Et bien là par exemple, on est dans la rue Edmond Rostand, donc l’auteur de Cyrano de Bergerac. J’ai fait un Cyrano, j’avais envie. En fait, en habitant ici du coup je l’ai lu ; je ne l’avais pas lu, et voilà. J’aime beaucoup le personnage de Cyrano. C’est la plume et l’épée, tu vois. En fait c’est deux armes : l’arme physique et l’arme verbale.

En préparation du graff’ rue Edmond Rostand

Pourquoi ne pas tester d’autres outils ?

Moi je suis plus à l’aise avec la peinture. Après, je fais aussi du pochoir, mais il y a moins de plaisir. C’est un travail d’atelier, de découpe, et ensuite le travail de peinture est assez court. C’est beaucoup de précision, d’application, et moi je prends plus de plaisir à peindre. Mais le pochoir je kiffe aussi, j’en fais pas mal.

Est-ce que c’est facile d’être un artiste aujourd’hui ?

Ouais, j’arrive à ramener le pain à la maison, on va dire. Je trouve que c’est plus facile d’être peintre aujourd’hui qu’il y a trente ans. Avec les réseaux, c’est quand même beaucoup plus simple de faire circuler son travail ; c’est juste que c’est un job à plein temps. En fait c’est comme être chef d’une petite entreprise, ta marque c’est ton nom. Le seul vrai problème c’est qu’il y a un défaut de rémunération dans le travail artistique par rapport à la peinture. Les musiciens, par exemple, quand ils jouent ils sont toujours payés. Mais à un moment donné, c’est aussi le jeu. Le jeu de l’art, c’est faire valoriser ta peinture. Une fois qu’elle a de la valeur, si elle est bien vendue, tu passes vite des échelons. C’est un peu une partie de poker, tu peux rafler la mise ou pas.

En tant qu’artiste, vous cherchez plus à montrer qu’à dénoncer, non ?

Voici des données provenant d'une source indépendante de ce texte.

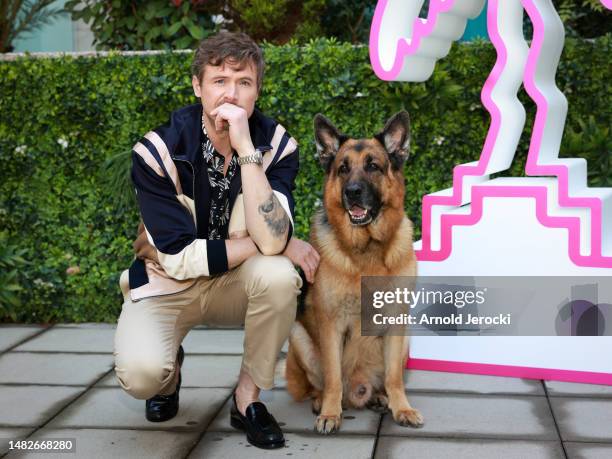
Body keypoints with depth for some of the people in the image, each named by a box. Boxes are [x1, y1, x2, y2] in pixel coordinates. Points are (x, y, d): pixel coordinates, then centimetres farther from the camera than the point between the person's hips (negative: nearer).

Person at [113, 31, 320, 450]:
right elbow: (180, 257, -23)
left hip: (236, 283, 2)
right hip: (166, 284, -2)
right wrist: (281, 244, -21)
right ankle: (170, 370, 10)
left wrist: (245, 148, -36)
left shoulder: (277, 144, -15)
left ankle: (249, 396, -8)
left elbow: (270, 240, -30)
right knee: (140, 372, -31)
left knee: (279, 274, -33)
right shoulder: (158, 152, -20)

Complètement, d’ailleurs je crois que dénoncer c’est une arnaque. Prétendre que l’art dénonce quoi que ce soit c’est un peu, à mon avis, faire peu de cas de l’intelligence des gens. Je ne crois pas que Banksy ait appris quoi que ce soit à qui que ce soit. Je crois même que, quand Banksy va peindre le mur israélo-palestinien, il se fait de la pub sur le dos de la misère. Je ne vois pas ce qu’il dénonce. Il fait quoi, il crie « liberté » ? Ok super, bravo Banksy, heureusement que tu es là, merci. Sans toi je n’aurais pas été au courant du conflit israélo-palestinien. Grâce à ton éclairage nouveau j’y vois plus clair.